● Activity
Convert the lines of text in the records below into a Markdown table with two columns, Number and Text. Put one line per row, numbered in order, skip any blank lines, and leave out the pictures.

● Source data

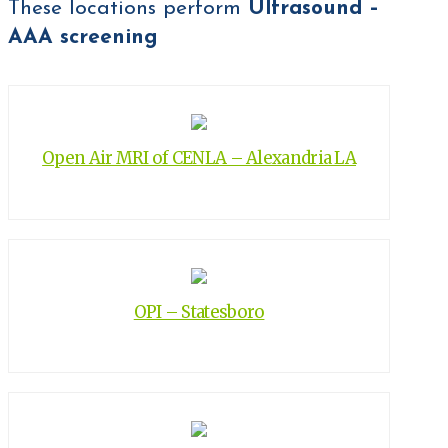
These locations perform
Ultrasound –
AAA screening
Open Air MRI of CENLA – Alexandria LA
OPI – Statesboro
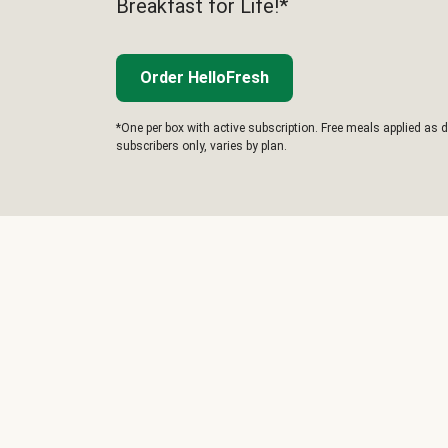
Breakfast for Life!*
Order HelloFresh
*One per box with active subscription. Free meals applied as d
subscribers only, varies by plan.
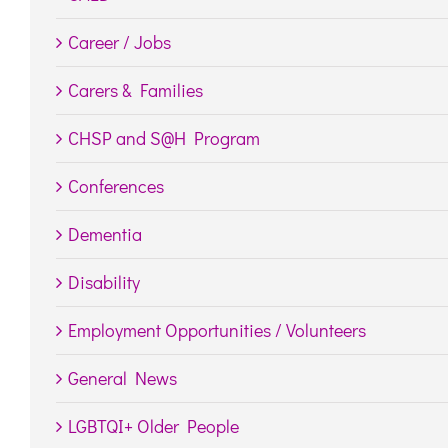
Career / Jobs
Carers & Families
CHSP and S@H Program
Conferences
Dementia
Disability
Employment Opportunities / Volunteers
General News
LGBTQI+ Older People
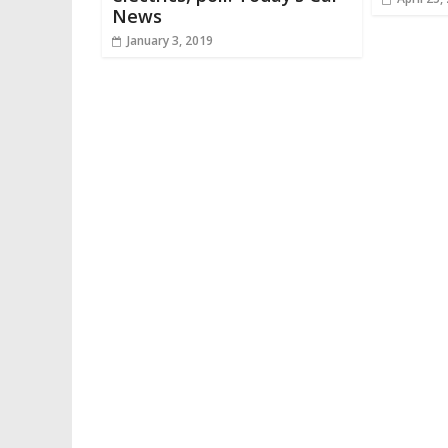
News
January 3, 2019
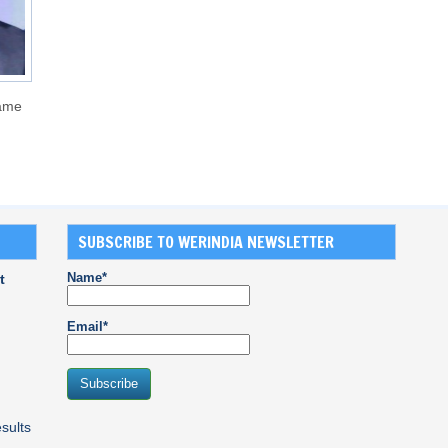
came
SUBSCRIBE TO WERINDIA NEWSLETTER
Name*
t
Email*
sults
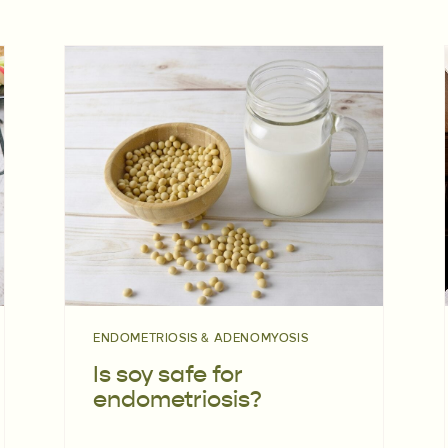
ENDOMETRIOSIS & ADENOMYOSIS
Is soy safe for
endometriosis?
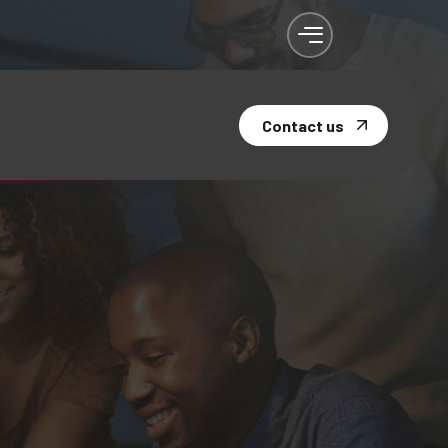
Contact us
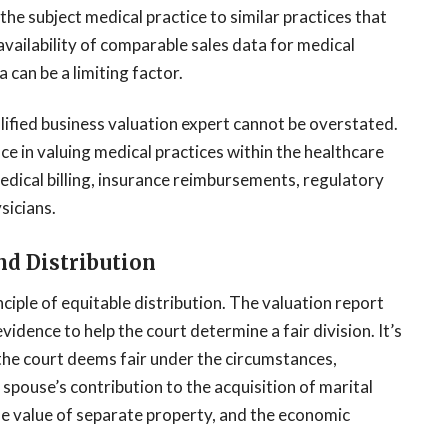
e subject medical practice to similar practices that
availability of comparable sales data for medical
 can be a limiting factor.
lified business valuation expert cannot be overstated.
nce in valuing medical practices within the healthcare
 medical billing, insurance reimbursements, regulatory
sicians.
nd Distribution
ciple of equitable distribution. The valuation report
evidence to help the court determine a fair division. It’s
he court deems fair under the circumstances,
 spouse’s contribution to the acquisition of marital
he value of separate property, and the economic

● Worked solution
| Number | Text |
|---|---|
| 1 | These locations perform |
| 2 | Ultrasound – |
| 3 | AAA screening |
| 4 | Open Air MRI of CENLA – Alexandria LA |
| 5 | OPI – Statesboro |
| 6 | Breakfast for Life!* |
| 7 | Order HelloFresh |
| 8 | *One per box with active subscription. Free meals applied as d |
| 9 | subscribers only, varies by plan. |
| 10 | Career / Jobs |
| 11 | Carers & Families |
| 12 | CHSP and S@H Program |
| 13 | Conferences |
| 14 | Dementia |
| 15 | Disability |
| 16 | Employment Opportunities / Volunteers |
| 17 | General News |
| 18 | LGBTQI+ Older People |
| 19 | News |
| 20 | January 3, 2019 |
| 21 | came |
| 22 | SUBSCRIBE TO WERINDIA NEWSLETTER |
| 23 | Name* |
| 24 | t |
| 25 | Email* |
| 26 | sults |
| 27 | ENDOMETRIOSIS & ADENOMYOSIS |
| 28 | Is soy safe for |
| 29 | endometriosis? |
| 30 | Contact us |
| 31 | e subject medical practice to similar practices that |
| 32 | availability of comparable sales data for medical |
| 33 |  can be a limiting factor. |
| 34 | lified business valuation expert cannot be overstated. |
| 35 | nce in valuing medical practices within the healthcare |
| 36 |  medical billing, insurance reimbursements, regulatory |
| 37 | sicians. |
| 38 | nd Distribution |
| 39 | ciple of equitable distribution. The valuation report |
| 40 | evidence to help the court determine a fair division. It’s |
| 41 | he court deems fair under the circumstances, |
| 42 |  spouse’s contribution to the acquisition of marital |
| 43 | he value of separate property, and the economic |